§ Auszug
....

„Lesen heisst durch fremde Hand träumen.“ Fernando Pessoa
Der Roman nimmt einen mit, einerseits in die Lebensumstände sowie in die Gefühlswelt von Michael, andrerseits aber auch auf seine Reise durch die USA, welche er als letztes Projekt realisieren will, bevor er aus dem Leben scheiden wird. Das Cover verspricht Leichtigkeit, die es zwar tatsächlich auch gibt, Michael kann vor allem im Umgang mit anderen durchaus witzig sein, aber sehr oft ist die Atmosphäre eher ernst und etwas traurig. Es ist dafür eine tiefgründige Geschichte. Das Buch liest sich dennoch flüssig und bleibt bis zum Schluss spannend. Der Autor lässt den Protagonisten Michael in England in der Ich- Perspektive sprechen. Die USA-Kapitel sind jedoch in der dritten Person erzählt, als würde sich Michael von aussen betrachten. Den Aufbau ist sehr gekonnt, finden die Kapitel in zeitlicher Abfolge am Schluss wieder zu einander. Die Sprache ist mir zeitweilig etwas zu schwülstig und überladen, könnte jedoch Ausdruck Michaels seelischer Verfassung sein. Die Grübeleien sind wahrscheinlich ein typisches Symptom seines Zustands. Wahrscheinlich muss Michaels Innenleben mit etwas Pathos beschrieben werden, um die Ernsthaftigkeit seiner Situation zu beschreiben. Insgesamt ein lesenswerter und vielschichtiger Roman, ein Plädoyer für den Mut, aufzubrechen, um Luft zu bekommen, damit man „weiter atmen“ kann. Eine Hymne an Selbstakzeptanz und Liebe.
So zart wie das Cover beschreibt Caroline Wahl in einer modernen und originellen Sprache den Alltag von Tilda, die sich neben Studium und Nebenjob nicht nur um ihre kleine Schwester Ida, sondern auch um die alkoholkranke Mutter kümmert. Obschon das Leben der beiden sehr belastend ist, schaffen sie es, sich gegenseitig Halt zu geben und sich eigene Welten zu schaffen - Ida, indem sie malt und Tilda geht in ihrem Mathematikstudium auf. Diese innige schwesterliche Beziehung ist sehr berührend beschrieben. Des Weiteren tritt ein junger Mann in Tildas Leben, der ebenfalls wie sie regelmäßig im Freibad seine Längen schwimmt. Über deren Verbindung sei noch nichts verraten… Der Roman spielt jedenfalls auf mehreren Ebenen und bleibt wohl auch deshalb bis zum Schluss spannend. Das Buch ist packend und sehr lesenswert, auch weil zwischen den Zeilen etwas Sozialkritik mitschwingt, und dürfte mitunter jüngere LeserInnen ansprechen. Ein wunderbarer Roman über Familie, im positiven wie auch im negativen, über Verantwortung und das Verfolgen eigener Ziele unter erschwerten Bedingungen.

....

Transkribierter Seiteninhalt
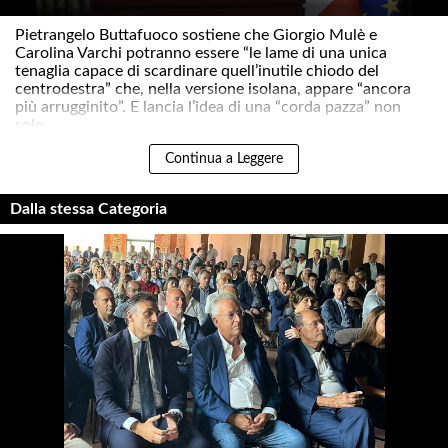
Pietrangelo Buttafuoco sostiene che Giorgio Mulè e
Carolina Varchi potranno essere “le lame di una unica
tenaglia capace di scardinare quell’inutile chiodo del
centrodestra” che, nella versione isolana, appare “ancora
più arrugginito”. E lancia l’idea di una “corda pazza” non
solo ..
Continua a Leggere
Dalla stessa Categoria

....

§ Aufgabe A
Was studiert Tilda laut den Buchbesprechungen?
§ Aufgabe B
Führe die Buchbesprechungen nach ihrem letzten Satz weiter.

§ Antwort A
Mathematik.

§ Antwort B
Mit „Lightseekers“ ist Kayode ein tolles Erstlingswerk gelungen: eine äusserst raffiniert konstruierte Geschichte, die in Nigeria angesiedelt ist und ein sehr trauriges Ereignis, den Mord durch Lynchjustiz an drei jungen Studenten, thematisiert. Dem Mord liegt ein aktuelles Problem zugrunde, das viele Leser ansprechen wird. Vor allem mit dem klinischen Psychologen Dr. Philip Taiwo und seinem Assistenten Chika hat Kayode zwei interessanten Protagonisten eine Stimme gegeben. Er schafft ein Spannungsbogen, der über die vier Akte hinhält bzw. sich immer mehr steigert. Die Erzählweise ist vielschichtig und sehr kurzweilig. Ich bin beim Lesen regelrecht versunken. Er bedient sich im übrigen eines Stilmittels, das einen sehr überrascht zurücklässt und einem zur Einsicht verhilft, dass auch wenn die Geschichte zwischendurch etwas verwirrend erscheint, sich am Schluss doch alles auflöst - einfach grandios! Vielleicht hat mir zuweilen die mir aus anderen afrikanischen Romanen bekannten Kommunikationsrituale gefehlt, dafür werden die gesellchaftlichen Normen und Probleme von Nigeria aufgezeigt. Ich bin auf das nächste Buch mit Philip als „ermittelnden“ Psychologen sehr gespannt! „Lightseekers“ ist ein Buch, auch für nicht Krimi-Leser, die jedoch spannende und raffiniert geschriebene Geschichten mit interessanten Protagonisten mögen.